Culture & the Family
Setting Oklahoma on a path to post-pandemic growth
March 21, 2022
Jonathan Small
COVID rates have plunged in the past several weeks and the worst may be behind us. Now policymakers should adopt significant reforms to allow Oklahoma to grow and thrive in the pandemic’s aftermath.
OCPA has released a study that provides a blueprint. It has three major planks: eliminate the personal income tax, reform our state’s dysfunctional regulatory system, and put parents in charge of education with a universal Education Savings Account.
When it comes to taxation, the old adage holds true: If you want less of something, tax it more. Given that the income tax is a penalty on earnings—from work, investment, and risk taking—that means our state discourages job growth with the income tax. It doesn’t have to be that way.
If policymakers reduce Oklahoma’s income tax to zero and offset that change by broadening the sales tax and making sales tax rate adjustments (if policymakers want a revenue-neutral reform), our estimates show those changes would rapidly increase the state’s GDP by almost 3% and have a positive GDP growth impact of around a quarter-percent per year. Over 10 years’ time, Oklahoma’s GDP would increase by more than $13 billion, or more than 100,000 jobs.
To further turbo-boost growth, policymakers should reform state regulatory systems. Government regulation must be clear, predictable, and stable. Regulations should be based on rules, not amorphous standards, and applied equally to all similarly situated actors.
Oklahoma’s traditional regulatory structure too often fails those tests. Oklahoma has one of the nation’s most burdensome occupational licensing regimes, which discourages growth since occupational licensing often exists to create barriers to entry into a profession, not to prevent specific harms.

### About this task
Go on with the article on post-pandemic growth in Oklahoma, starting after its last sentence. The records that follow were taken from a separate source.

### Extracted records
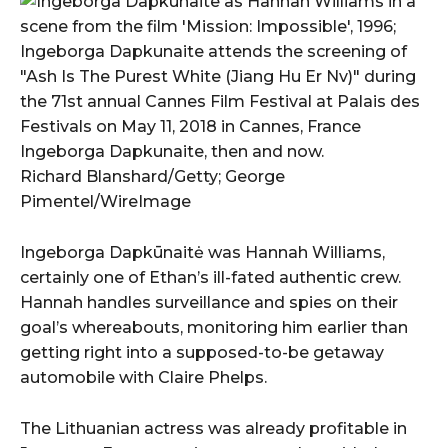
Ingeborga Dapkunaite, then and now.
Richard Blanshard/Getty; George
Pimentel/WireImage
Ingeborga Dapkūnaitė was Hannah Williams,
certainly one of Ethan’s ill-fated authentic crew.
Hannah handles surveillance and spies on their
goal’s whereabouts, monitoring him earlier than
getting right into a supposed-to-be getaway
automobile with Claire Phelps.
The Lithuanian actress was already profitable in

### Output of the exercise
At the same time, more than 200 boards and commissions oversee most licenses and industry regulations—and those boards are composed of or dominated by incumbent members of the industry the boards are intended to regulate. A system where foxes guard the henhouse is going to benefit one group: the foxes.
Consolidation of state agencies, boards, and commissions—and placing the management of the reorganized agencies under direct executive control—is indispensable to instituting regulatory reform.
Finally, as I have written often in recent months, education must be reformed to put parents in charge and increase educational opportunities for all children.
A government school monopoly—which is effectively what we have with 90 percent of students attending geographically assigned schools—ties academic opportunity to one’s ZIP code. It does not produce better results.
Only by allowing parents to take a child’s state education funding to any provider, public or private, will accountability be ensured. When a school’s existence requires serving its customers, performance improves.
If lawmakers embrace these reforms, Oklahoma can take its rightful place as a national economic leader.